By: Richard Koch – Forex Focus
Policymakers vote to hold cash rates at record low of 1.5 percent for the 30th straight month.
The Reserve Bank of Australia (RBA) left benchmark interest rates, or the cash rate, unchanged at 1.5 percent following its monetary-policy meeting on February 5. The no-change stance was in line with market expectations against the backdrop of falling household spending coupled with slumping housing prices and slowing credit offtake by investors in the housing sector. The RBA has left interest rates unchanged since August 2016, and although the bank has maintained that the existing monetary policy has supported growth and employment, helped keep inflation at bay and stabilised the Australian economy, there seems to be a few cracks developing, especially in the country’s housing market.
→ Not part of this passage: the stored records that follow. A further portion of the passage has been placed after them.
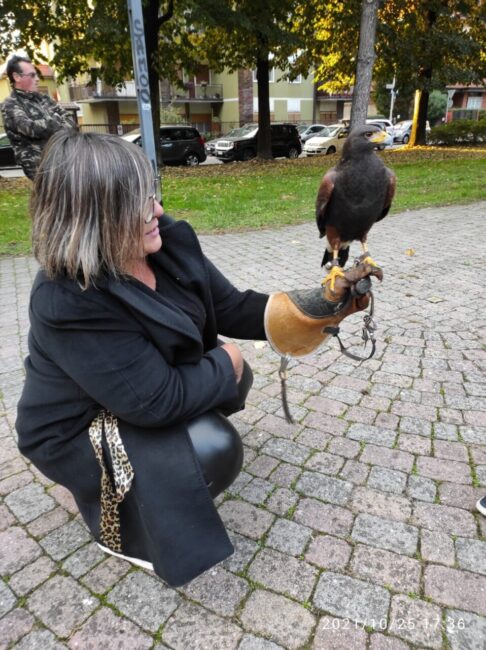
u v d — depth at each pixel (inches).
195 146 751.7
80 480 61.4
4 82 1286.9
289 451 95.7
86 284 48.9
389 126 1196.5
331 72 792.3
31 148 207.2
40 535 78.7
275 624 62.6
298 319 63.2
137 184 48.6
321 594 66.4
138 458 56.1
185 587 68.2
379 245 243.0
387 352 132.4
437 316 153.7
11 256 244.4
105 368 51.0
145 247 53.7
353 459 92.7
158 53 594.6
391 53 641.6
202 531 57.3
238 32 584.7
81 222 47.2
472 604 64.2
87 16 527.5
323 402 111.6
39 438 60.2
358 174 100.4
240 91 1473.9
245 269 211.5
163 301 55.7
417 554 72.0
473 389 113.7
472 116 1720.0
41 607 66.3
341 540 75.0
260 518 79.7
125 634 62.2
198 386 56.8
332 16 597.6
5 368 133.5
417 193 393.4
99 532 67.3
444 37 645.3
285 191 421.4
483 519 77.7
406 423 102.5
Following are the excerpts of the monetary-policy statement released by the central bank a couple of days after the monetary-policy meeting:
The Australian economy is expanding “above trend”, although growth moderated unexpectedly to 0.3 percent in the July-September quarter from 0.9 percent in the previous quarter. Based on incoming economic data, the Reserve Bank of Australia lowered full-year growth forecasts to 3.0 percent for this year followed by 2.75 percent in 2020.
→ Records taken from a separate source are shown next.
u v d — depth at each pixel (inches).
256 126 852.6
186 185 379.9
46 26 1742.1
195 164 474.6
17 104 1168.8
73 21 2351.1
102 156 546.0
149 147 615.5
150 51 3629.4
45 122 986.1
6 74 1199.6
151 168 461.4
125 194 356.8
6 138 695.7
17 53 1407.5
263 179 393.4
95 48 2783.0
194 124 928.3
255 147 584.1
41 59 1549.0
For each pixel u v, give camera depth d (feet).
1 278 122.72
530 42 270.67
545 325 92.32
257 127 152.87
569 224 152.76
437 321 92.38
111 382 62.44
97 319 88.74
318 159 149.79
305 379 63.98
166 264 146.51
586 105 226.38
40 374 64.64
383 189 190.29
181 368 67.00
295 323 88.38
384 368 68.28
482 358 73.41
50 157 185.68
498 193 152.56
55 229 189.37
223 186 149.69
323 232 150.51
The monetary-policy statement also indicated that the labour market is showing signs of improvement, with the unemployment rate holding steady at 5.0 percent in the last four out of five months. The monthly jobs data showed that the economy added more than 39,000 jobs in January, although the number of people looking for full-time employment fell by 2,700 during the same period. With the unemployment rate unchanged, the central bank expects underlying inflation, which is currently below 2.0 percent but above its trough, to rise gradually to 2.25 percent by the end of 2020. In line with its growth forecast, the bank also lowered its inflation estimate after taking into account near-term weakness in the “administered and utilities price inflation”.
On international trade, Australia has moved from being a net importer to a net exporter of oil-related products on the back of a sharp jump in LNG (liquefied natural gas) exports. The country’s trade surplus jumped by AUD 3.68 billion in December 2018, the highest in two years and from an upwardly revised AUD 2.26 billion the previous month. In addition, due to the closure of a large number of mines in Brazil, prices of iron ore have registered a sharp increase, largely benefitting the manufacturing industry. The central bank’s statement, however, emphasised Australia’s terms of trade, which are expected to decline in the next few years due to volatility in commodities prices.
Money-market rates in Australia rose modestly last year, increasing the funding costs of commercial banks. While lending growth to large businesses has picked up steam in recent months, credit growth to smaller companies has continued to remain low due to lending constraints. Likewise, banks increased variable housing rates by 15 basis points in 2018, but with lenders competing to find low-risk borrowers, the average interest rate paid was mostly unchanged and continued to remain low compared to the previous year.
On the currency front, the depreciation in the Australian dollar on a trade-weighted basis has remained at reasonable levels and within a narrow range for the last few months. Although the differential in interest rates between Australia and the major economies narrowed a bit at the end of last year, it offset the underlying pressure for exchange-rate appreciation due to higher commodity prices.
Consumption growth is a key area of concern for the RBA as slow growth in household income is having a negative impact on consumer spending, despite an increase in labour income on the back of improvement in the labour market. The central bank lowered its forecast for consumption growth with the outlook linked to growth in household income from an improving labour market but with the high level of domestic debt causing uncertainty.
The 8-percent correction in housing prices from September 2017, after the 50-percent increase in the five years prior to it, is leading to uncertainty in the housing market. The correction in the housing market comes against the backdrop of a low interest-rate system, rising population and positive labour-market conditions, adding to the concern. Likewise, while dwelling investment remains high, there is a substantial drop in building approvals and pre-sales, making it difficult for builders to finance apartment projects.
Finally, business investment in the country looks strong, and investments in mining are expected to trend higher with ongoing LNG projects nearing completion. In the non-mining sector, investment growth in infrastructure projects and non-residential buildings remains robust, with rising corporate profits likely to support investment spending. However, a recent survey of business conditions in the non-mining sector in the country was down, and although it’s too early to imply the future outlook, a sustained drop would be negative for both business investment and employment.
Policymakers are paying close attention to developments in the housing market and the implications of falling housing prices on construction activity and the spending decisions of households. In the event of the unemployment rate rising and inflation continuing to remain below the 2-3 percent target of the central bank, members are open to lowering the cash rate for the first time since early 2016.